ME, ME, ME: mutual exclusivity in understanding biomedical text

I’ve been reading and thinking about this paper by Gandhi and Lake on mutual exclusivity bias, or ME bias, lately, especially in terms of what it means for understanding biomedical text and other communications. ME bias is the tendency for an individual or a model, given a set of objects with known names along with an unknown name and novel object, to assign the new name to the new object. This bias works under the assumption that every object has one name. If that seems childlike, you’re right: this is one of the biases used by children when they’re learning language. They don’t often grasp the complexity of hierarchical relationships while they’re still learning, but if you show them a novel object, they’ll readily attach a newly provided name to it.

What kind of bird is that? I’ve seen birds before, and could even tell you the species of some types of birds, but I couldn’t tell you what the species of this one is. If you told me it was a Green Violetear I would have no evidence to dispute the i…

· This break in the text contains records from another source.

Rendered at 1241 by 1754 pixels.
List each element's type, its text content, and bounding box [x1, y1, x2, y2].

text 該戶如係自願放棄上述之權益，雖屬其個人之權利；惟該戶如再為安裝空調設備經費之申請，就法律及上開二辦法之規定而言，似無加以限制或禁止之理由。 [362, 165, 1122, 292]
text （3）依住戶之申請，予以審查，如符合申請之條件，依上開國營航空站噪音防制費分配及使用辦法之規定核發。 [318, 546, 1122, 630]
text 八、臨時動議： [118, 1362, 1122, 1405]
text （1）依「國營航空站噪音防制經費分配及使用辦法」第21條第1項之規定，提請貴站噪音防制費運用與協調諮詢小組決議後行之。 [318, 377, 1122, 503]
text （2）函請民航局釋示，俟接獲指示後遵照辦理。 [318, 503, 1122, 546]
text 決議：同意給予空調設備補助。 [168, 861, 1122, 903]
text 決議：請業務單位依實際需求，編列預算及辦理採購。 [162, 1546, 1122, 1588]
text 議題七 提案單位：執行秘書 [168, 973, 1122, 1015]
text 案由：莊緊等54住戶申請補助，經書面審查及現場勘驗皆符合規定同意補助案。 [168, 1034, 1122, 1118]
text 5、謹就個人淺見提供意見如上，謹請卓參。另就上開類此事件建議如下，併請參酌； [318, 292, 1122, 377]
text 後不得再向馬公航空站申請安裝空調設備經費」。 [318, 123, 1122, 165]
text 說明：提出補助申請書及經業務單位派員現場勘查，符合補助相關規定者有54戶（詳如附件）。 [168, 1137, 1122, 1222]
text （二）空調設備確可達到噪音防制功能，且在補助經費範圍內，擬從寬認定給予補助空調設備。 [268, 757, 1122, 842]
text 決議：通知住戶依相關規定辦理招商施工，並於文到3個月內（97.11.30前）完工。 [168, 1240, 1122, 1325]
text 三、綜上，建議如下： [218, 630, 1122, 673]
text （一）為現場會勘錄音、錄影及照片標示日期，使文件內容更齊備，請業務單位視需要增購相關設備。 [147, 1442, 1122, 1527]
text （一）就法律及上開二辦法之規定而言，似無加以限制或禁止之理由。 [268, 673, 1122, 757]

What kind of bird is that? I’ve seen birds before, and could even tell you the species of some types of birds, but I couldn’t tell you what the species of this one is. If you told me it was a Green Violetear I would have no evidence to dispute the identification. Maybe it’s enough to just call it “bird”. Image credit: me.

Gandhi and Lake were curious about whether neural networks (NNs) operate using the same bias. It would be convenient if they did, not only because it would allow them to learn relationships in a way mirroring that of humans, but because the data they may need to learn from if often replete with infrequently-occurring concepts. This is, in fact, a known limitation of NNs. They often encounter difficulties in assigning meaning to objects or sequences when few or zero training examples are available. The authors refer to recent work by Cohn-Gordon and Goodman demonstrating how machine translation models often produce ambiguity through many-to-one semantic relationships (i.e., two sentences in a given language may be translated to the same output sentence, even if those two sentences have different meanings) but implementing a model incorporating a bias resembling ME can preserve more of those direct, meaningful relationships.

Through experiments with synthetic data, the authors show that:

  • None of 400 different varieties of NN classification model demonstrate ME bias. In fact, they default to the opposite bias: “…trained models strongly predict that a novel input symbol will correspond to a known rather than unknown output symbol”.

  • This anti-ME bias holds regardless of the size of the training data.

  • The same appears to be true for sequence-to-sequence models: “The networks achieve a perfect score on the training set, but cannot extrapolate the one-to-one mappings to unseen symbols”.

This tendency may be true for machine learning models of other architectures and not NNs alone, as the authors concede. They extensively discuss how including ME bias may improve applications of machine translation and image classification, with the caveat that continuing the metaphor of human-style learning may be untenable in machine learning. As humans, we need mechanisms to learn about novel phenomena for our entire lives, so we remain open to the idea that a newly-encountered word or object may have a new meaning or name. Training machine learning models requires some degree of artificial limitation, however. It does provide a level of control over learning that few actively learning children will ever experience (and, on the subject of active learning, children receive constant feedback from parents, teachers, and their environment; it’s challenging to give any machine model that amount of careful human guidance).

So what’s the relevance to understanding biomedical text? One of the challenges in understanding any experimental or clinical document is its vocabulary. We can expect that some words in the document will be novel due to some combination of not encountering them before, learning them in a different context (and perhaps even one with a slightly different meaning, like how a myocardial infarction and a cerebral infarction are physiologically similar but certainly not identical, not least of which because they’re in different organs), or authorial creativity. Here’s a recent paper with a novel title: “Barbie-cueing weight perception”. As a reader, I can parse that pun on “barbecue”, and that’s not even technical terminology. What would, say, a biomedical named entity recognition model do with it? I don’t think ME bias can solve pun recognition, but could it assist with recognizing when a term is genuinely new and meaningful?

Results by Gandhi and Lake suggest that, at least for machine translation models, a novel output should be expected given a novel input. In entity recognition, it’s trivial to have this expectation, but perhaps not useful to assume that all novel words or phrases are unique entities. Typing is the real challenge, especially if there are numerous possible types. Should all newly encountered words get added to new types, then processed further in some manner? Perhaps this would make the most sense in a continuous learning scenario where types are aligned to a fixed ontology but there is some room for ambiguity. I’m not sure if it’s quite the same as ME bias to have a bias toward ambiguity, but it seems like half of the idea. There’s likely some of the idea of learning to learn involved. A model would need to have some ability to recognize contexts appropriate for assigning new or ambiguous relationships, much like how children learn about being prompted to connect a new object with a name.